STUDY TEXT Start Marker

The first non-Bungie Halo game has broken a few records, both locally and overseas.

Nic Healey Senior Editor / Australia
Nic Healey is a Senior Editor with CNET, based in the Australia office. His passions include bourbon, video games and boring strangers with photos of his cat.
Nic Healey

The first non-Bungie Halo game has broken a few records, both locally and overseas.

(Credit: Microsoft/343 Industries)

Halo 4 might be the most expensive game Microsoft has ever made, but it's seems to be worth it, racking up US$220 million in its first days of sales and on track to make over US$300 million in its first week.

This makes it the biggest entertainment release of 2012 — at least until we see the figures from Call of Duty: Black Ops 2 — although, it's still a long way from the biggest in the world. That honour still belongs to Call of Duty: Modern Warfare 3, which took US$400 million in its first day.

In Australia, Microsoft is claiming that the Halo 4 launch was the largest ever Halo launch and the second largest gaming launch locally.

Halo 4 also broke records for Halo players, with 4 million players logged in the first five days of being on sale. A frightening total of 31.4 million hours have been spent playing Halo 4, pushing the total number of gameplay hours across the Halo franchise well beyond the five billion mark.

To put that figure into perspective, a single player would take 3582 years to rack up that much time on Halo 4, and 570,398 years for the whole Halo franchise.

STUDY TEXT End Marker

§ TASKS AND EXERCISES
**A.** According to the Halo 4 sales article, how much did Halo 4 earn in its first days of sales?
**B.** Write out the part of the Halo 4 sales article from "Nic Healey Senior" to "of his cat.", changing "bourbon" to "coffee".

MATERIAL SHOWN Start Marker

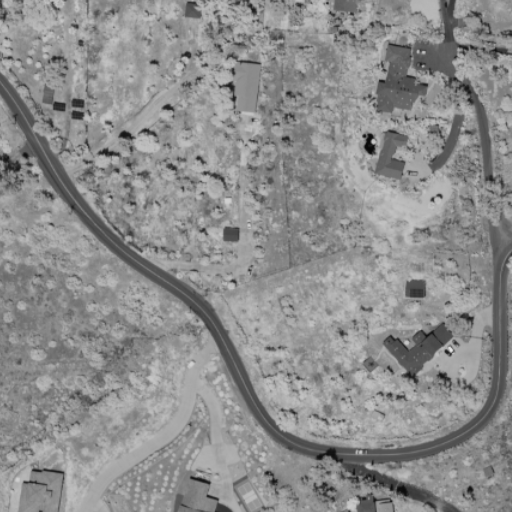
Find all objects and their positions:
building: (238, 0)
building: (344, 5)
road: (447, 7)
building: (192, 10)
road: (481, 50)
road: (67, 81)
building: (397, 82)
building: (245, 86)
road: (133, 120)
road: (480, 139)
building: (388, 155)
road: (92, 216)
building: (230, 234)
road: (244, 240)
road: (505, 271)
building: (414, 288)
building: (418, 348)
road: (164, 429)
road: (215, 434)
road: (389, 452)
road: (397, 486)
building: (40, 492)
building: (198, 498)
road: (94, 505)
building: (372, 505)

MATERIAL SHOWN End Marker

§ SET OF ANSWERS
**A.** US$220 million

**B.**
Nic Healey Senior Editor / Australia
Nic Healey is a Senior Editor with CNET, based in the Australia office. His passions include coffee, video games and boring strangers with photos of his cat.